- ЗАДАНИЕ
Продолжите очерк об экспедиции Беллинсгаузена и Лазарева к Антарктиде, начав сразу после его последнего предложения.

Нам же важнее, кем себя считал сам Беллинсгаузен: русским моряком. Как и Михаил Петрович Лазарев – моряк, совершивший несколько кругосветных путешествий, замечательный флотоводец, учитель трёх адмиралов, погибших, защищая Севастополь: Корнилова, Нахимова, Истомина.

Михаил Петрович Лазарев

Лазарева своим соплеменником считают многие армяне, не сумев, правда, этого обосновать. Но порадуемся, что у нас так много героев, на которых претендуют то одни, то другие.

 Матёрая земля

Так называли Антарктиду простые матросы. Шли к ней ходко. Седьмого сентября Беллинсгаузен озаботился качеством солонины, на поверхности которой выступила лишняя соль, что могло привести к цинге. Для промывки мясо стали загружать в сетку, опуская её за борт. Матросов развлекло то, как солонину пытались ухватить акулы. Одна из них, более четырёх метров в длину, особо усердствовала, но, получив в спину удар острогой, отстала. Когда добрались до Рио-де-Жанейро, были неприятно удивлены, что в лавках в числе других товаров продавали негров – мужчин, женщин, детей. По сигналу надсмотрщиков чернокожие вскакивали и начинали петь и плясать. Ленившихся награждали ударами плетью.

- ИЗВЛЕЧЁННЫЕ ДАННЫЕ

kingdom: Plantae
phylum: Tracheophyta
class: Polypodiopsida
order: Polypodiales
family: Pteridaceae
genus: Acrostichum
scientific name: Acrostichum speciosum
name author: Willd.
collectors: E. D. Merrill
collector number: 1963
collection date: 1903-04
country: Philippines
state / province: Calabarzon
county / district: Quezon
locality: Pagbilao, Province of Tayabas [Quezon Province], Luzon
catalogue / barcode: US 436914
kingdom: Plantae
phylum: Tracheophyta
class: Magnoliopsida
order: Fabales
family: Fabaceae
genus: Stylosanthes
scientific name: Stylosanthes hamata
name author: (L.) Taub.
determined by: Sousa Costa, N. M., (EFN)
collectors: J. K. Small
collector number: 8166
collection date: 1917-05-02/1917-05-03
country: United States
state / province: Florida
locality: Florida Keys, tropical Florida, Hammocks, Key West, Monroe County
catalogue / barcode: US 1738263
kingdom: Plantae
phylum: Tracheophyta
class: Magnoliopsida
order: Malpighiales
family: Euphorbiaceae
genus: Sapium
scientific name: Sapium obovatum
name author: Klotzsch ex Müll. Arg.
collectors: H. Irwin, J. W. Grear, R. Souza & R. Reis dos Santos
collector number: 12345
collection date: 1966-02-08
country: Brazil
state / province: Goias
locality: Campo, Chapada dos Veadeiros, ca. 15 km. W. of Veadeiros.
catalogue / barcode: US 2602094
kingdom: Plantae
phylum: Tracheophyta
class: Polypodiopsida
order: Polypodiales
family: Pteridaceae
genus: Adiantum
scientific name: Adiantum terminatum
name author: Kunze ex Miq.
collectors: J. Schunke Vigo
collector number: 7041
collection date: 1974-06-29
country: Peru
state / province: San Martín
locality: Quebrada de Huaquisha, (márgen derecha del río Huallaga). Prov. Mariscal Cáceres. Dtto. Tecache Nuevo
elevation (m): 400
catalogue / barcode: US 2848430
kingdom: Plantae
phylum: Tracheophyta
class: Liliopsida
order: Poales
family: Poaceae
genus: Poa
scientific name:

- ОЖИДАЕМЫЙ РЕЗУЛЬТАТ
Насмотревшись на это, наши моряки едва ли не с облегчением приняли весть об отплытии в край пингвинов, ледяного крошева и гигантских айсбергов. Особенно приглянулись пингвины с жёлтыми длинными перьями на голове, которых моряки с «Востока» прозвали «мандаринами». Были эти существа миролюбивыми, точнее, считавшими ниже собственного достоинства обращать внимание на пришлецов. Не то что другие пингвины, которых назвали «простыми». Беспокоясь за высиживаемые яйца, они решительно атаковали приблизившихся к ним офицеров и весьма больно дрались ластами.

Пингвин, названный моряками «мандирином». Из альбома художника экспедиции Павла Михайлова

25 декабря по старому стилю – Рождество. Отец Дионисий отслужил на «Мирном» праздничную службу, после чего его вызвал к себе на «Восток» капитан Беллинсгаузен. Совершён был молебен по случаю годовщины избавления России от нашествия галлов, а с ними двунадесяти язык. От молебна капитан плавно переходит в записках к праздничному обеду: «Приготовили любимое кушанье русских – щи с кислою капустою и свежею свининою, пироги с сорочинским пшеном и нарубленным мясом. После обеда роздано каждому по полкружке пива, а в 4 часа по стакану пунша с ромом, лимоном и сахаром. После сего служители были столько веселы, как бы и в России в праздничные дни, не взирая, что находились в отдалённости от своей отчизны, в Южном Ледовитом океане, среди туманов, во всегдашней почти пасмурности и снегах».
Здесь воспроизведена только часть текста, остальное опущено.